Walasek: Szczęśliwy remis Falubazu

Zdjęcie okładkowe artykułu:
zdjęcie autora artykułu

Były kapitan Falubazu Zielona Góra, a obecnie lider PGE Marmy Rzeszów, korzystając z tego, że jego ekipa w niedzielę nie jeździła, w roli kibica odwiedził stadion przy ulicy Wrocławskiej. Po meczu z Azotami Tauron Tarnów Grzegorz Walasek podzielił się z zielonogórskimi dziennikarzami swoimi przemyśleniami.
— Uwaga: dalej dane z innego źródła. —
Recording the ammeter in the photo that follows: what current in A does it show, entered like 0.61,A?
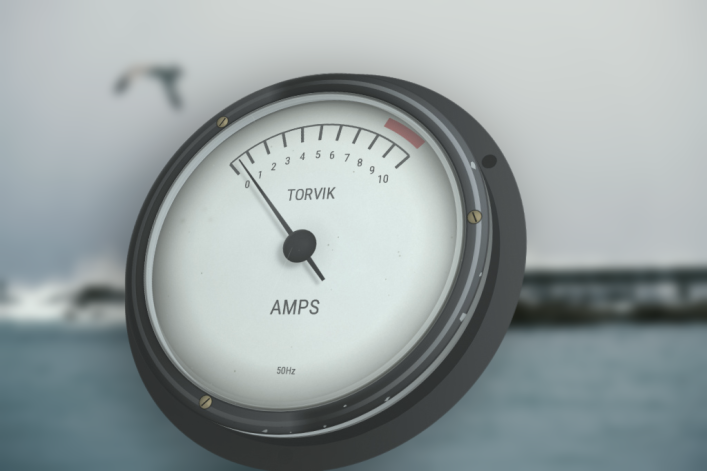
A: 0.5,A
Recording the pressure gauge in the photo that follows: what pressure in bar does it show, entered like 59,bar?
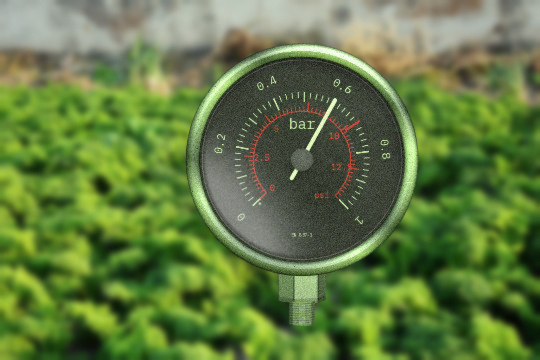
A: 0.6,bar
- Nie pytajcie mnie o to, dlaczego jedni w zielonogórskiej drużynie jadą dobrze, a inni nie. Nie wypowiadam się na takie tematy. Macie trenera Dobruckiego i jego zawodników. Ich o to pytajcie - powiedział po zakończonym remisem meczu Stelmet Falubazu z Azotami Tauron Tarnow Grzegorz Walasek. Macierzysty klub "Walasa" i aktualny Drużynowy Mistrz Polski po dwóch kolejkach ENEA Ekstraligi ma na swoim koncie jeden meczowy punkt. - Nie będę tego absolutnie oceniał. Zjawiłem się tu tylko i wyłącznie w roli kibica. Patrzyłem głównie na młodego Patryka Dudka, bo fajnie jedzie - zaznaczył Indywidualny Mistrz Polski z 2004 roku. Remis w Zielonej Górze nie ucieszył ani Stelmet Falubazu, ani Azotów Tauron Tarnów. Zdaniem Walaska to jednak mistrzowie Polski powinni się cieszyć z tego rezultatu. - Dla kogo to lepszy wynik? Wydaje mi się, że chyba dla Zielonej Góry. Dlaczego? No jak to? A oglądaliśmy te same zawody? (śmiech). Martin Vaculik w przedostatnim biegu trochę przesadził, pociągnęło go i niepotrzebnie upadł. Jechał już daleko z przodu, był zupełnie niezagrożony. Wydaje mi się więc, że to był remis szczęśliwy dla Zielonej Góry - ocenił poprzednik Piotra Protasiewicza w roli kapitana zespołu spod znaku Myszki Miki. Grzegorz Walasek w barwach Falubazu ostatni raz ścigał się w 2009 roku, kiedy to poprowadził zielonogórzan do pierwszego od 18 lat tytułu Drużynowego Mistrza Polski. Po tym sezonie odszedł do Bydgoszczy, a od zimy jest zawodnikiem PGE Marmy Rzeszów. - Co u mnie słychać? Czekamy na tor. Może uda się coś rozegrać za dwa tygodnie. Odjechałem jeden mecz, potem dwa tygodnie przerwy. Następnie udajemy się do Gorzowa. Być może po meczu ze Stalą zaczniemy już trenować w Rzeszowie. Mam nadzieję, że tak się stanie - podkreślił. Były ulubieniec zielonogórskiej publiczności przyznał, że nie cieszą go tak długie przerwy pomiędzy poszczególnymi występami. Zwłaszcza na początku sezonu. - To nie jest dobre. Wolałbym przynajmniej w tych pierwszych tygodniach jeździć bardziej systematycznie. Teraz znowu kilkanaście dni przerwy. Ale może nie będzie źle - zakończył z uśmiechem stary dobry znajomy w zielonogórskim parku maszyn.